# Import to HATS

Use hats-import to ingest the parquet URLs and create each HATS catalog.

In [1]:
import os
import tempfile
import hats_import.pipeline as runner

from pathlib import Path
from dask.distributed import Client
from hats_import.catalog.arguments import ImportArguments
from dimension_reader import DimensionParquetReader

In [2]:
DRP_VERSION = os.environ["DRP_VERSION"]
COLLECTION_TAG = os.environ["COLLECTION_TAG"]
print(f"DRP_VERSION: {DRP_VERSION}")
print(f"COLLECTION_TAG: {COLLECTION_TAG}")
base_output_dir = Path(f"/sdf/data/rubin/shared/lsdb_commissioning")
collections = f"LSSTComCam/runs/DRP/DP1/{DRP_VERSION}/{COLLECTION_TAG}"

In [3]:
raw_dir = base_output_dir / "raw" / DRP_VERSION
hats_dir = base_output_dir / "hats" / DRP_VERSION
hats_dir.mkdir(parents=True, exist_ok=True)

In [4]:
tmp_path = tempfile.TemporaryDirectory()
tmp_dir = tmp_path.name
client = Client(n_workers=16, threads_per_worker=1, local_directory=tmp_dir)

### Helper methods

In [5]:
def get_paths(dataset_type):
    index_dir = raw_dir / "index" / dataset_type
    return list(index_dir.glob("*.csv"))

#### dia_object

In [6]:
dia_obj_default_columns = ["diaObjectId", "ra", "dec", "nDiaSources", "radecMjdTai"]


args = ImportArguments(
    output_path=hats_dir,
    output_artifact_name="dia_object",
    input_file_list=get_paths("dia_object"),
    file_reader=DimensionParquetReader(column_names=dia_obj_default_columns),
    ra_column="ra",
    dec_column="dec",
    catalog_type="object",
    highest_healpix_order=0,
    pixel_threshold=5_000_000,
    simple_progress_bar=True,
    resume=False,
)
runner.pipeline_with_client(args, client)

#### dia_source

In [7]:
args = ImportArguments(
    output_path=hats_dir,
    output_artifact_name="dia_source",
    input_file_list=get_paths("dia_source"),
    file_reader=DimensionParquetReader(),
    ra_column="ra",
    dec_column="dec",
    catalog_type="source",
    highest_healpix_order=0,
    pixel_threshold=4_000_000,
    simple_progress_bar=True,
    resume=False,
)
runner.pipeline_with_client(args, client)

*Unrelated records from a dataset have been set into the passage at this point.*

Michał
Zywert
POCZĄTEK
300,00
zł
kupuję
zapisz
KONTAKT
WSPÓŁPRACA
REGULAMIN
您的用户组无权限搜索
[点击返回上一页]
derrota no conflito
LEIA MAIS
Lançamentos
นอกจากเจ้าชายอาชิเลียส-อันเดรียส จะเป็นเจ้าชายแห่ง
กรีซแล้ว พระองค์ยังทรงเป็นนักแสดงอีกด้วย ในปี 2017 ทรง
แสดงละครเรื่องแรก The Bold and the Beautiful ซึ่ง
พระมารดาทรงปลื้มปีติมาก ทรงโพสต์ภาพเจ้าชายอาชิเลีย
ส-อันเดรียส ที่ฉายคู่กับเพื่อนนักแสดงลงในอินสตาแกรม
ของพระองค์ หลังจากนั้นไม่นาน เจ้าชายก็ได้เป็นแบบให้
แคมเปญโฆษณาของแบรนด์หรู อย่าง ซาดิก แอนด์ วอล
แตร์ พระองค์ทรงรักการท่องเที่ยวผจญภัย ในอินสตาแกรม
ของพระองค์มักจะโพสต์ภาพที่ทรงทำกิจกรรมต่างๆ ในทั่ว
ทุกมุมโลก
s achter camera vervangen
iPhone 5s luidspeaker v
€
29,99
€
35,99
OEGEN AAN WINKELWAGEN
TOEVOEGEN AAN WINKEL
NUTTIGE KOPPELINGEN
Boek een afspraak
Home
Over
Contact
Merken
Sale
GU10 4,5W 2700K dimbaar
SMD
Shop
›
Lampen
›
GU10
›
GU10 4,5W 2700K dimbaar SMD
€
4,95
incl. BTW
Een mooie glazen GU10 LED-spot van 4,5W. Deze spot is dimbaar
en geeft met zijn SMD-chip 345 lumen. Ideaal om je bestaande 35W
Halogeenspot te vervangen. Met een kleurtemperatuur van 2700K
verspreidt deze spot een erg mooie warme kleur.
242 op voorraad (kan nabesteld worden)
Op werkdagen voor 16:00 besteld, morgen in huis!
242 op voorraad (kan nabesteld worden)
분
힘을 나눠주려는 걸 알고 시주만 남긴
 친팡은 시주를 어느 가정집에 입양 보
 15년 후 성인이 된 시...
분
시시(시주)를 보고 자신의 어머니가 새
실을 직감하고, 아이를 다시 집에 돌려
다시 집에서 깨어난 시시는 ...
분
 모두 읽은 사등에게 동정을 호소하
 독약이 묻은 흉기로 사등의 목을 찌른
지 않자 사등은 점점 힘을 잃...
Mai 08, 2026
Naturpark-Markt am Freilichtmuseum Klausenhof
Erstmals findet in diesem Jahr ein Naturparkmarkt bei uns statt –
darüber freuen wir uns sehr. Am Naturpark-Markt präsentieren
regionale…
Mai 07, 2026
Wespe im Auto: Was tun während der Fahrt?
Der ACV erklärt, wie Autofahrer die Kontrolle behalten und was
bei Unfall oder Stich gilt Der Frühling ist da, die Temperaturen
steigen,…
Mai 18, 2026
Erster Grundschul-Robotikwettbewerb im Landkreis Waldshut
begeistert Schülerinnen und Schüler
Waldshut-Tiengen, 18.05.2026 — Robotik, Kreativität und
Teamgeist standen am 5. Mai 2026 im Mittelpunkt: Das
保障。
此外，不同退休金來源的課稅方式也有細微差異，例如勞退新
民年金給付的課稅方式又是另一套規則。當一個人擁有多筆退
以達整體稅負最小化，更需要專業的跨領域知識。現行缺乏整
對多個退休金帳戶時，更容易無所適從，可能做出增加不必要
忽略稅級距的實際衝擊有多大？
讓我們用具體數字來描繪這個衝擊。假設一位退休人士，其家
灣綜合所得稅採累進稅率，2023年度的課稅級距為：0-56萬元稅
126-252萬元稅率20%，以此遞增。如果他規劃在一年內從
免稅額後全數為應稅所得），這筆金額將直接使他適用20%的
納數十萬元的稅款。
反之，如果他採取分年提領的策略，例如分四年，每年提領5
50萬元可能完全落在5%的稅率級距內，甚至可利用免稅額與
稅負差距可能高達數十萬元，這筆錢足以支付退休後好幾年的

#### dia_object_forced_source

In [8]:
args = ImportArguments(
    output_path=hats_dir,
    output_artifact_name="dia_object_forced_source",
    input_file_list=get_paths("dia_object_forced_source"),
    file_reader=DimensionParquetReader(),
    ra_column="coord_ra",
    dec_column="coord_dec",
    catalog_type="source",
    pixel_threshold=25_000_000,
    highest_healpix_order=9,
    simple_progress_bar=True,
    resume=False,
)
runner.pipeline_with_client(args, client)

#### object

In [9]:
cols_per_band = []
for band in list("ugrizy"):
    for flux_type in ["psf", "kron"]:
        prefix = f"{band}_{flux_type}"
        cols_per_band.extend([f"{prefix}Flux", f"{prefix}FluxErr"])
    cols_per_band.append(f"{band}_kronRad")

obj_default_columns = [
    "objectId",
    "refFwhm",
    "shape_flag",
    "sky_object",
    "parentObjectId",
    "x",
    "y",
    "xErr",
    "yErr",
    "shape_yy",
    "shape_xx",
    "shape_xy",
    "coord_ra",
    "coord_dec",
    "coord_raErr",
    "coord_decErr",
    "tract",
    "patch",
    "detect_isIsolated",
] + cols_per_band

In [10]:
args = ImportArguments(
    output_path=hats_dir,
    output_artifact_name="object",
    input_file_list=get_paths("object"),
    file_reader=DimensionParquetReader(
        column_names=obj_default_columns, chunksize=250_000
    ),
    ra_column="coord_ra",
    dec_column="coord_dec",
    catalog_type="object",
    highest_healpix_order=7,
    pixel_threshold=300_000,
    simple_progress_bar=True,
    resume=False,
)
runner.pipeline_with_client(args, client)

#### source

In [11]:
args = ImportArguments(
    output_path=hats_dir,
    output_artifact_name="source",
    input_file_list=get_paths("source"),
    file_reader=DimensionParquetReader(),
    ra_column="ra",
    dec_column="dec",
    catalog_type="source",
    highest_healpix_order=9,
    pixel_threshold=1_000_000,
    simple_progress_bar=True,
    resume=False,
)
runner.pipeline_with_client(args, client)

#### object_forced_source

In [12]:
args = ImportArguments(
    output_path=hats_dir,
    output_artifact_name="object_forced_source",
    input_file_list=get_paths("object_forced_source"),
    file_reader=DimensionParquetReader(),
    ra_column="coord_ra",
    dec_column="coord_dec",
    catalog_type="source",
    highest_healpix_order=9,
    pixel_threshold=25_000_000,
    simple_progress_bar=True,
    resume=False,
)
runner.pipeline_with_client(args, client)

In [13]:
client.close()
tmp_path.cleanup()